*WHAT YOU SHOULD DO:*
Reproduce every line of text in the items below word for word, omitting the pictures.

# # # # #

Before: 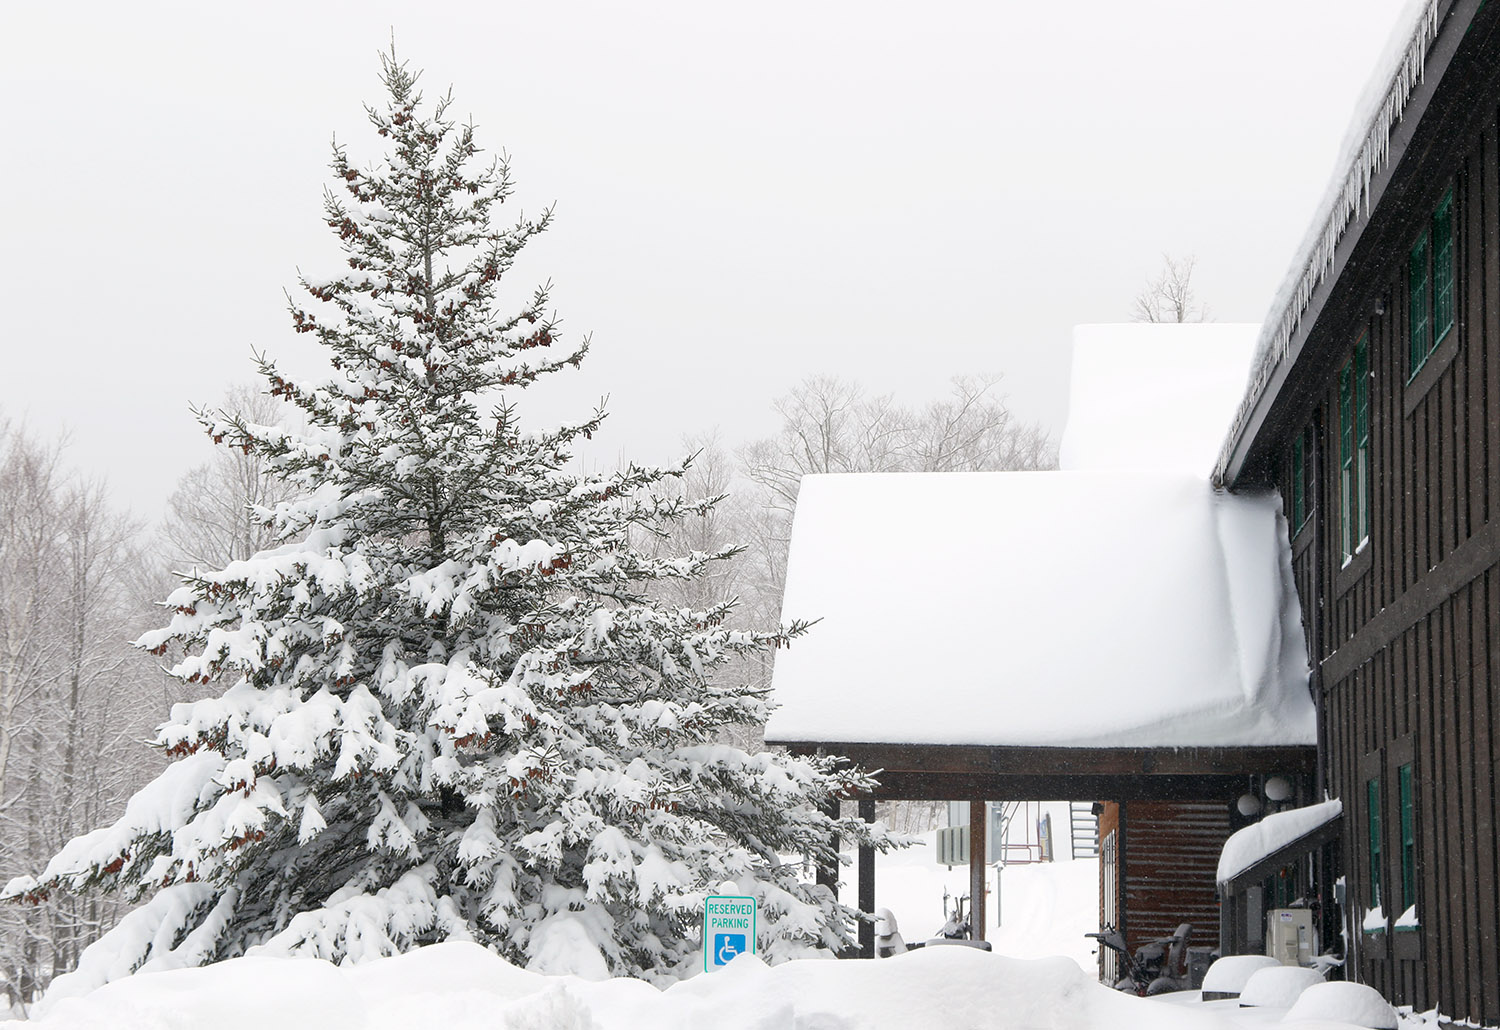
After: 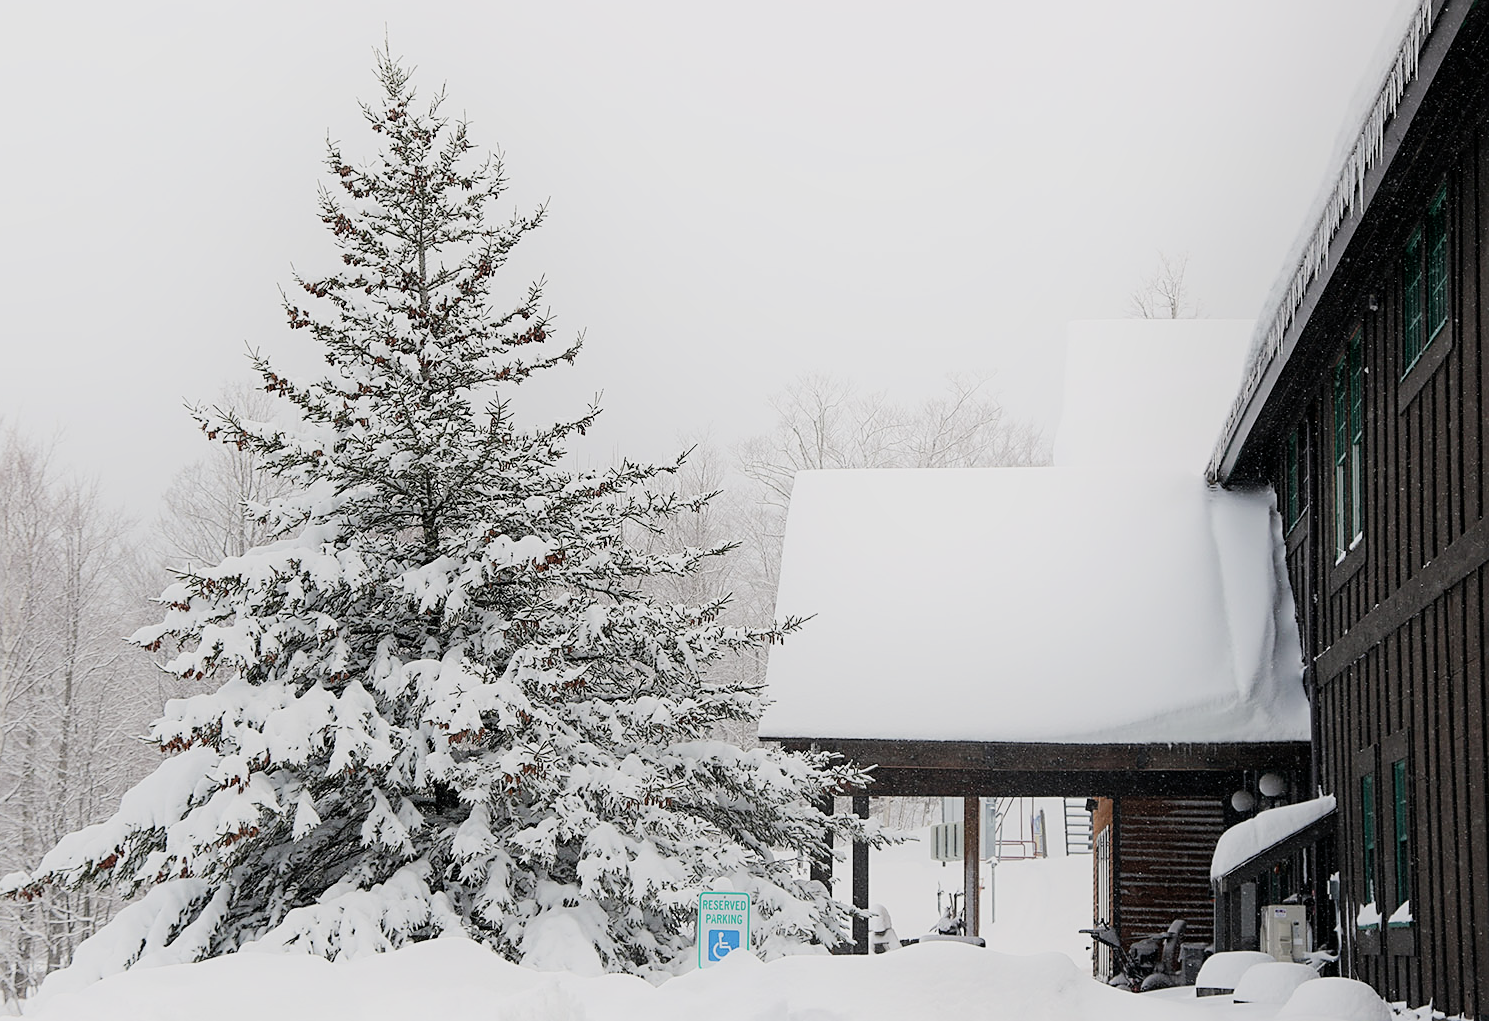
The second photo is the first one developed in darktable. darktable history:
crop: left 0.434%, top 0.485%, right 0.244%, bottom 0.386%
contrast brightness saturation: saturation -0.04
sharpen: on, module defaults
filmic rgb: black relative exposure -7.65 EV, white relative exposure 4.56 EV, hardness 3.61, contrast 1.05
shadows and highlights: shadows -23.08, highlights 46.15, soften with gaussian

# # # # #

*FINAL RESULT:*
Before: 
After: 
The second photo is the first one developed in darktable. darktable history:
crop: left 0.434%, top 0.485%, right 0.244%, bottom 0.386%
contrast brightness saturation: saturation -0.04
sharpen: on, module defaults
filmic rgb: black relative exposure -7.65 EV, white relative exposure 4.56 EV, hardness 3.61, contrast 1.05
shadows and highlights: shadows -23.08, highlights 46.15, soften with gaussian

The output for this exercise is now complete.